- _Document extract_
◆ ◆ ◆ ◆ ◆ ◆ ◆
First Appointment- what do we need and what to bring:
Don’t worry if you can’t produce anything or everything. The idea behind the list is to avoid the comment, “if I’d known that would have been useful, I’d have brought it”.
- Identity documents.
- A death certificate or coroner’s letter.
- The will, if you have it, or a copy and details of where the original is.
- The up to date address of anyone named in the will.
- If there is no will, details of the family of the deceased person.
- Banks account details, building society passbooks, details of national savings investments, premium bonds, insurance policies, share certificates and any other financial information or documents.
- Details of any property or properties owned by the deceased person, including the deeds if you have them.
- Any house, contents or car insurance policy.
- Recent utility bills.
- Pension details; state, private and from former employers.
- Tax office and reference with national insurance number.
- The funeral account or the funeral director’s details.
- Any outstanding bills or money owed by the deceased person, including any credit card bills.
- If the person who has died was in business or had more complicated financial affairs, details of their accountant and financial adviser.
If we are asked to obtain a Grant of Representation (either a Grant of Probate or a Grant of Letters of Administration) in an estate of someone who has died recently, we shall do our utmost to take over the administrative burden with as little fuss and bother as possible. The purpose of this Guide is to tell you in very simple terms what is involved in obtaining a Grant of Representation and administering an estate.
Although the guide sets out more or less the whole process, we will do as much or as little as you like. If you decide to proceed without a solicitor and then feel you need our help, we won’t hold this against you. If you are the executor but are returning abroad immediately after the funeral, then you can appoint one of our partners to act in your place. If you just want us to obtain the grant of representation and leave you to collect in the assets and administer the estate, we won’t be offended
What is a Grant of Representation?
A Grant of Representation is an order issued by one of the Probate Registries of the High Court, which confirms or confers the authority of the “personal representatives” (i.e. the executors or the administrators) to administer the estate of the deceased person.
There are three types of Grant of Representation:
A Grant of Probate: This is issued to one or more of the executors named in the will to deal with the estate. It confirms or “proves” the authority of the executors appointed by the will.
◆ ◆ ◆ ◆ ◆ ◆ ◆
- _Stored data entries_
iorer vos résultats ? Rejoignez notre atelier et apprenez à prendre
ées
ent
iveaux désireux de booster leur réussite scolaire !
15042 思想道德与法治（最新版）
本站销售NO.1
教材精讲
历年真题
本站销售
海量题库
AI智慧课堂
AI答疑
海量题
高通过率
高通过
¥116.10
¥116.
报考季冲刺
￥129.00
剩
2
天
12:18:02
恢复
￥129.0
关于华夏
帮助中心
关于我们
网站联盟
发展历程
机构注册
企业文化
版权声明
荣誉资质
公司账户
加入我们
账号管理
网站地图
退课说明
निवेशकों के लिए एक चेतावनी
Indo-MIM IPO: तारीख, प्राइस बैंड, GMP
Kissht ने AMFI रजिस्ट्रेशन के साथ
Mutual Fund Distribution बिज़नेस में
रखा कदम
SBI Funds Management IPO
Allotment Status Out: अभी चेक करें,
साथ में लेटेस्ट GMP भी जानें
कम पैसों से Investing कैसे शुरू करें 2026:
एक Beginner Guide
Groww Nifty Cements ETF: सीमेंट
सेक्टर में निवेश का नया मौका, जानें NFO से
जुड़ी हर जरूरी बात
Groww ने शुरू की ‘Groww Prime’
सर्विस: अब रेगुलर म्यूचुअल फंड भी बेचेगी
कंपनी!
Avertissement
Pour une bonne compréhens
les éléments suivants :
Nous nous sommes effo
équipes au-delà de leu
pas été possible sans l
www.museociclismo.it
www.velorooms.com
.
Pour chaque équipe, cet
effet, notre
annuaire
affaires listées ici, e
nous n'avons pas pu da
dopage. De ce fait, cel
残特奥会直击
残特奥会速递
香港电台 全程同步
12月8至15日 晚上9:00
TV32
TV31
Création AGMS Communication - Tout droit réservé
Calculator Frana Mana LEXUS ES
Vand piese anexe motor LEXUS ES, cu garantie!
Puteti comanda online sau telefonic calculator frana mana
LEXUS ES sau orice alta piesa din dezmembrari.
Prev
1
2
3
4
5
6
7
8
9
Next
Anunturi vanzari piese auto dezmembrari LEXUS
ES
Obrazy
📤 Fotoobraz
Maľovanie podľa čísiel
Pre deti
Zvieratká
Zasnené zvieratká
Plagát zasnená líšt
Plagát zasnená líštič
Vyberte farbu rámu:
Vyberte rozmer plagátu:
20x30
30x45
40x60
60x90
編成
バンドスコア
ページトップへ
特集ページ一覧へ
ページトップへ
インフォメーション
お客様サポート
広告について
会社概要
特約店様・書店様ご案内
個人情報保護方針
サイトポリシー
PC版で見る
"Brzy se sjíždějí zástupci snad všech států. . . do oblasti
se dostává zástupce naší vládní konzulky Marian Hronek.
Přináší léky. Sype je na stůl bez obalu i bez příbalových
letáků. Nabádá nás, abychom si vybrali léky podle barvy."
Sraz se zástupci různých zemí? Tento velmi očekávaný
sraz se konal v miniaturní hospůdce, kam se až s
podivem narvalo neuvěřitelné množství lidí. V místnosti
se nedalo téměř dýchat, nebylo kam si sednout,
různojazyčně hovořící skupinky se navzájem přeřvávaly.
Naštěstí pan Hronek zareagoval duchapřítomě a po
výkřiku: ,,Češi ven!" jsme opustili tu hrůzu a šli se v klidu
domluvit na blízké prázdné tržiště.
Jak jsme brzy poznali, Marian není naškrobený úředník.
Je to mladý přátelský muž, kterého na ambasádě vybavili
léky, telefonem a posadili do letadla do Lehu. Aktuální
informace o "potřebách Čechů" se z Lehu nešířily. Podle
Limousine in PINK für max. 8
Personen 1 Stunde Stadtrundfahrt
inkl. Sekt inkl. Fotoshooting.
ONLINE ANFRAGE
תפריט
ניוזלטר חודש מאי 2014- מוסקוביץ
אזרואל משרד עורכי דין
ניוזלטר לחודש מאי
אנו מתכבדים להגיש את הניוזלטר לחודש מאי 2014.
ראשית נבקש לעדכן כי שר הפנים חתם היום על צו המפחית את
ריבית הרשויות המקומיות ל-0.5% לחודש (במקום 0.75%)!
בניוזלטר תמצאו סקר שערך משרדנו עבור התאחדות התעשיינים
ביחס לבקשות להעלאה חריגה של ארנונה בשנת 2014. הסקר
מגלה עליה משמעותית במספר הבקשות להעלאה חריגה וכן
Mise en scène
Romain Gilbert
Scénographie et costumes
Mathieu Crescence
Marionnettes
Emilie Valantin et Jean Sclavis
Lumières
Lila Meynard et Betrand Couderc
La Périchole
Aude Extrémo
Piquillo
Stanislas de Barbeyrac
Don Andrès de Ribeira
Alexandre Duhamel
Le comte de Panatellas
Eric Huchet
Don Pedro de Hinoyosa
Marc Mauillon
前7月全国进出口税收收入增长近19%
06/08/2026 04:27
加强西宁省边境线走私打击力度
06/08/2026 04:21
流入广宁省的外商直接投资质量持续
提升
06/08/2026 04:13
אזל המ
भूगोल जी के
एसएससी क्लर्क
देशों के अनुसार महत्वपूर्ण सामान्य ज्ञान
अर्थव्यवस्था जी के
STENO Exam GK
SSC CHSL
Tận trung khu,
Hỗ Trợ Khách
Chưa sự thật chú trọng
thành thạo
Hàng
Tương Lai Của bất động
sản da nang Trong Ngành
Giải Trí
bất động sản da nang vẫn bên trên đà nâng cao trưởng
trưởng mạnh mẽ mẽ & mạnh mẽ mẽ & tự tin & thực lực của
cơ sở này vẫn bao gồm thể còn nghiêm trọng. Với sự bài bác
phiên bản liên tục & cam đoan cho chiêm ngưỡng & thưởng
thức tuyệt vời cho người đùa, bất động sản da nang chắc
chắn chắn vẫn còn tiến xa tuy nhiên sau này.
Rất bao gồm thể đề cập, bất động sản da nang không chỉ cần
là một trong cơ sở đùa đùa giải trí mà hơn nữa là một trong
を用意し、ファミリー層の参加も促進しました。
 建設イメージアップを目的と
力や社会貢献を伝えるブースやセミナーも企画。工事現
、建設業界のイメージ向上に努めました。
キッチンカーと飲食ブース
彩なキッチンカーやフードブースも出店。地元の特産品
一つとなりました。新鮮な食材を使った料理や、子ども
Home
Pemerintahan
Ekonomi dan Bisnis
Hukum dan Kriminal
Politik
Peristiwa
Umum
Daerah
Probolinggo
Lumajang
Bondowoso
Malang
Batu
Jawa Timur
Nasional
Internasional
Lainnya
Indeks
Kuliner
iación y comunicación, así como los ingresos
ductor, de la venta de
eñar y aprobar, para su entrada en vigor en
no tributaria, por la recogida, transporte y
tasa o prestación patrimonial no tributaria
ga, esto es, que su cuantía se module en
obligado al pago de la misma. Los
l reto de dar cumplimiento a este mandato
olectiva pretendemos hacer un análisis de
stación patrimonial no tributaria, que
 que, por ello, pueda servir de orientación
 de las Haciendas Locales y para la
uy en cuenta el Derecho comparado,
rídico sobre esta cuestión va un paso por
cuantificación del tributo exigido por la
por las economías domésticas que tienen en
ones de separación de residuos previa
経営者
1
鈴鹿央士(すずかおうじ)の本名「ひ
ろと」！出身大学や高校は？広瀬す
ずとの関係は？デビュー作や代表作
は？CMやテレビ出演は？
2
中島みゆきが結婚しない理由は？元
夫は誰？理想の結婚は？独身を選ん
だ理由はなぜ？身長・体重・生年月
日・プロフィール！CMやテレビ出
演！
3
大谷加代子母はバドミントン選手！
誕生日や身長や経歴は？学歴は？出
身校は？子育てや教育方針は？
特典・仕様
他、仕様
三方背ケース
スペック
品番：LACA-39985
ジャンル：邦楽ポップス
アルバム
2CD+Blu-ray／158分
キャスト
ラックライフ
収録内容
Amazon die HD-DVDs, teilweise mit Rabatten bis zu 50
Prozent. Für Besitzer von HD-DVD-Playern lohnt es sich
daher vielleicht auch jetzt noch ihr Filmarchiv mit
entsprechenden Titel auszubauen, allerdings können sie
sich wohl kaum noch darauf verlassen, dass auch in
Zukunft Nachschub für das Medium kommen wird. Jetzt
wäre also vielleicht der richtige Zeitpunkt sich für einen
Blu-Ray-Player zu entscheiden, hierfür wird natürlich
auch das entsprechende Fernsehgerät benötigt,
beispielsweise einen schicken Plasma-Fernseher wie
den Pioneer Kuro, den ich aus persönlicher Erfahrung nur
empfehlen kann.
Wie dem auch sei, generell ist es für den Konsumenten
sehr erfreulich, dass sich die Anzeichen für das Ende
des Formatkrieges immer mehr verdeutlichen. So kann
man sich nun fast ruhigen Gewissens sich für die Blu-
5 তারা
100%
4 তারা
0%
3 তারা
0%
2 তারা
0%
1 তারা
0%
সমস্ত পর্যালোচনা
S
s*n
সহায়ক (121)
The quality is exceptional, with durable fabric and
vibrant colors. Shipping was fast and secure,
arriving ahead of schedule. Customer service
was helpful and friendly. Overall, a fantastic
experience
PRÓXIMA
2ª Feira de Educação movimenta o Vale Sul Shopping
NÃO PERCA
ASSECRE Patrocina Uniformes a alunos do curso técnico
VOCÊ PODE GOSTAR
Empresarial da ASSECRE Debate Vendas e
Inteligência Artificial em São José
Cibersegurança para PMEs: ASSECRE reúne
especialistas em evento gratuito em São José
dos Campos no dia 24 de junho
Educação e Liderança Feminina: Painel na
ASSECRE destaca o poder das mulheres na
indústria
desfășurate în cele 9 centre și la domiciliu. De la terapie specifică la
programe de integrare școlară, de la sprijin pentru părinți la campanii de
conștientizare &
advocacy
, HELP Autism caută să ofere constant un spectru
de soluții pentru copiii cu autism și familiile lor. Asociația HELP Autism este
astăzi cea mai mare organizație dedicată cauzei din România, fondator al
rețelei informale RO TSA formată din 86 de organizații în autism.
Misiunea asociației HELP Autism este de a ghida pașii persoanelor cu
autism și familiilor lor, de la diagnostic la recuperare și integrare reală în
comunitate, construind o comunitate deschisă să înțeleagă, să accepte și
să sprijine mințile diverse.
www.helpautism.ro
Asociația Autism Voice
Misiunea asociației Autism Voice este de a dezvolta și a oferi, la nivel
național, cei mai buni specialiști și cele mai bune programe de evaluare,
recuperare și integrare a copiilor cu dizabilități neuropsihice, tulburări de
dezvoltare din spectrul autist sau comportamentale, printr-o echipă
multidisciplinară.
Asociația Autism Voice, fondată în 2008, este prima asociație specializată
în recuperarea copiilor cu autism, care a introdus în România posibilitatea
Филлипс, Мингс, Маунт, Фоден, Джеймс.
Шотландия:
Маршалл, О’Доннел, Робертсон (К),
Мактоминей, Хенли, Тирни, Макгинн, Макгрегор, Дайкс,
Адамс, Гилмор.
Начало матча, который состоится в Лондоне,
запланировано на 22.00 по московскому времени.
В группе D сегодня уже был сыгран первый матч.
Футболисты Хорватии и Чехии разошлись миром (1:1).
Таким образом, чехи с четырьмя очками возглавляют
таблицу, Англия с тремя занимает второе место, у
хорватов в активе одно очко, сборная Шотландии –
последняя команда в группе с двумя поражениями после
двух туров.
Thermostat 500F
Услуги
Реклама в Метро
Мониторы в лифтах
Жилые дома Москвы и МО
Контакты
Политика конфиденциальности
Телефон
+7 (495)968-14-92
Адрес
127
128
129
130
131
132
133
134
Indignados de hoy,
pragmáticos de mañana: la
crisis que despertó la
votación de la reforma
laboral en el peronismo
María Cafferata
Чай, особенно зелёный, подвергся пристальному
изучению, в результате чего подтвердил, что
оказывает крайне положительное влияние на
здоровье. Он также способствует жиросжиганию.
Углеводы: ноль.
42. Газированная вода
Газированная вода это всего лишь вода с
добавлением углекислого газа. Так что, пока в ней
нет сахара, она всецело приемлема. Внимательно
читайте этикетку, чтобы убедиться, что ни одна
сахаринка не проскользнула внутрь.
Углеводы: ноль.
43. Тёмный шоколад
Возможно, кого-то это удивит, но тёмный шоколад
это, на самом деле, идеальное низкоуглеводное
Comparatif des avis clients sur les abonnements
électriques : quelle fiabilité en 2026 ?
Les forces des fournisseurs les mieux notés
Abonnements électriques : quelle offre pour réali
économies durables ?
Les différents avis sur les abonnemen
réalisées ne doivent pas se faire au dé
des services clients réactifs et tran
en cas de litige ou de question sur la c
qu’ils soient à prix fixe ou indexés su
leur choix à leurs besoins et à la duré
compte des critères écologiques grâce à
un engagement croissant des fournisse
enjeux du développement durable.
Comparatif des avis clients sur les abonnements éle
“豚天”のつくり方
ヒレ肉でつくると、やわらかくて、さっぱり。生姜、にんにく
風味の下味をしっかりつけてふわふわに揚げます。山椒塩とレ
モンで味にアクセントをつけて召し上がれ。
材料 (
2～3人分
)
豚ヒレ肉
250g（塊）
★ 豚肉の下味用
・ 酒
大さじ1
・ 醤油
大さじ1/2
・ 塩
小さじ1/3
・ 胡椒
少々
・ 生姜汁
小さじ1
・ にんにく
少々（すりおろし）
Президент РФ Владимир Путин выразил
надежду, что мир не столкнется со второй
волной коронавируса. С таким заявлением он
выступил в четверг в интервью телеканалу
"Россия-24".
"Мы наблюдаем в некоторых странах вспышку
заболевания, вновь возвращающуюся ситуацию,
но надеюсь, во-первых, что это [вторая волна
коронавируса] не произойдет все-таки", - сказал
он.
◆ ◆ ◆ ◆ ◆ ◆ ◆
- _To do_
a) Rewrite the probate guide beginning at the words "First Appointment- what" and stopping after "in the will.", with "death certificate" renamed to "certified death record".
b) Please state what a Grant of Representation confirms or confers, according to the probate guide.

- _Exercise answers_
a)
First Appointment- what do we need and what to bring:
Don’t worry if you can’t produce anything or everything. The idea behind the list is to avoid the comment, “if I’d known that would have been useful, I’d have brought it”.
- Identity documents.
- A certified death record or coroner’s letter.
- The will, if you have it, or a copy and details of where the original is.
- The up to date address of anyone named in the will.

b) It confirms or confers the authority of the personal representatives (the executors or the administrators) to administer the estate of the deceased person.